> _TEXT SHOWN_
*** Block opens ***

But there are other perspectives that are blurred through that lens.  One of which is the damage and pain that ten years of seeking divestment from Caterpillar has caused to the Presbytery of Great Rivers in Central Illinois, and the churches in the communities where thousands of people are gainfully employed by CAT, and view it as a company that does much good.  When a F-4 Tornado struck Washington, IL on November 17, 2013,  Caterpillar came through providing support, funds, and even gave the mayor of Washington, a CAT employee, a paid leave of absence to take care of his town.  This is the same company that sells bulldozers to Israel, and all over the world.  Bulldozers and cranes — not mortar rounds, not heavy armament, but bulldozers. Perception matters.   
The feelings of those who are faithful members of Presbyterian churches in Peoria, Washington, Morton, and other communities throughout Central Illinois are also lost by the divestment lens.  “Our church is saying that we work for a company that is morally wrong?”  Over the years, at least one congregation has left over the continued threat of divestment.   With the actual vote, it is possible that others might leave.  I pray that does not happen.  But the local perspective is not seen through the divestment lens.  This became crystal clear to me when I was sitting in the Detroit airport waiting for a flight to Peoria on Saturday, and I saw a family coming back from a vacation, and the man was wearing a CAT hat.   We talked.  He asked what happened. I told him.  He shrugged saying “I respect what your church feels compelled to do, but we really don’t have a horse in that race.”   Later, the first thing I saw when arriving in Peoria, was a display with an old CAT bulldozer.   Peoria is proud to call Caterpillar home.  Perception matters.  

There is another lens – that of interfaith relations – that also loses focus when viewed through that of divestment.  To the vast majority of American Jews, the call for divestment from these companies is viewed as alignment with the global BDS – Boycott, Divest, Sanction movement — which challenges a Two State solution, and questions Israel’s very right to exist.  Proponents of divestment amended the resolution to include a statement that the church was not divesting from Israel, and was not joining BDS, but within minutes of the vote, the New York Times reported that “Presbyterians, Debating Israeli Occupation, Vote to Divest Holdings,” and in the second paragraph of the story, tied it to the BDS movement.   Symbolism counts.  Perception matters.

*** Block closes ***

> _DATASET SECTION_
*** Block opens ***

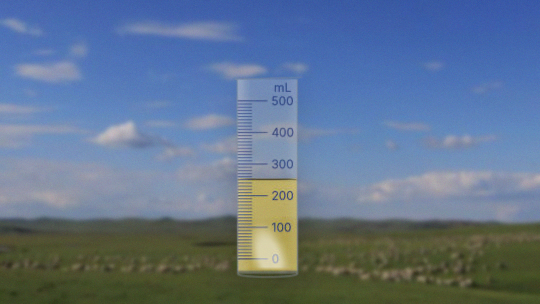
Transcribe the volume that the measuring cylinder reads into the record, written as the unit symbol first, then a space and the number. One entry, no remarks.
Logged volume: mL 250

*** Block closes ***

> _WORK REQUEST 1_
In the Caterpillar divestment passage, what date did the F-4 tornado strike Washington, Illinois?
> _WORK REQUEST 2_
Which towns does the Caterpillar divestment passage name as places where faithful Presbyterian church members live?
> _WORK REQUEST 3_
Write the next paragraph of the Caterpillar divestment passage, picking up after its final sentence.

> _ANSWER BOX 1_
November 17, 2013.

> _ANSWER BOX 2_
Peoria, Washington, and Morton.

> _ANSWER BOX 3_
To the vast majority of American Jewish organizations, this action was seen as an attack on them.   While many American Jews are unhappy with the actions of Israel in the conflict (as are many Christians, myself included), they see a vote to divest as the same thing as siding with the BDS, and as challenging Israel’s very right to exist.  As reported in the Presbyterian Outlook, “A statement from the American Jewish Committee quotes Rabbi Noam Marans, director of inter-religious and intergroup relations for the American Jewish Committee, as saying the PC(USA) “is facilitating the delegitimization of Israel in the guise of helping Palestinians.”  It was later reported on that AJC fully viewed the action as tying PCUSA to BDS.  “It is a very sad day for Presbyterian-Jewish relations when church leaders from across the U.S. align with the international Boycott, Divestment and Sanctions (BDS) movement.”

It does not matter that the vote was not to divest from Israel, but to divest from 3 companies that do business with Israel.  It does not matter that the resolution explicitly says “we are not joining BDS.”  Symbolism counts.  Perception matters.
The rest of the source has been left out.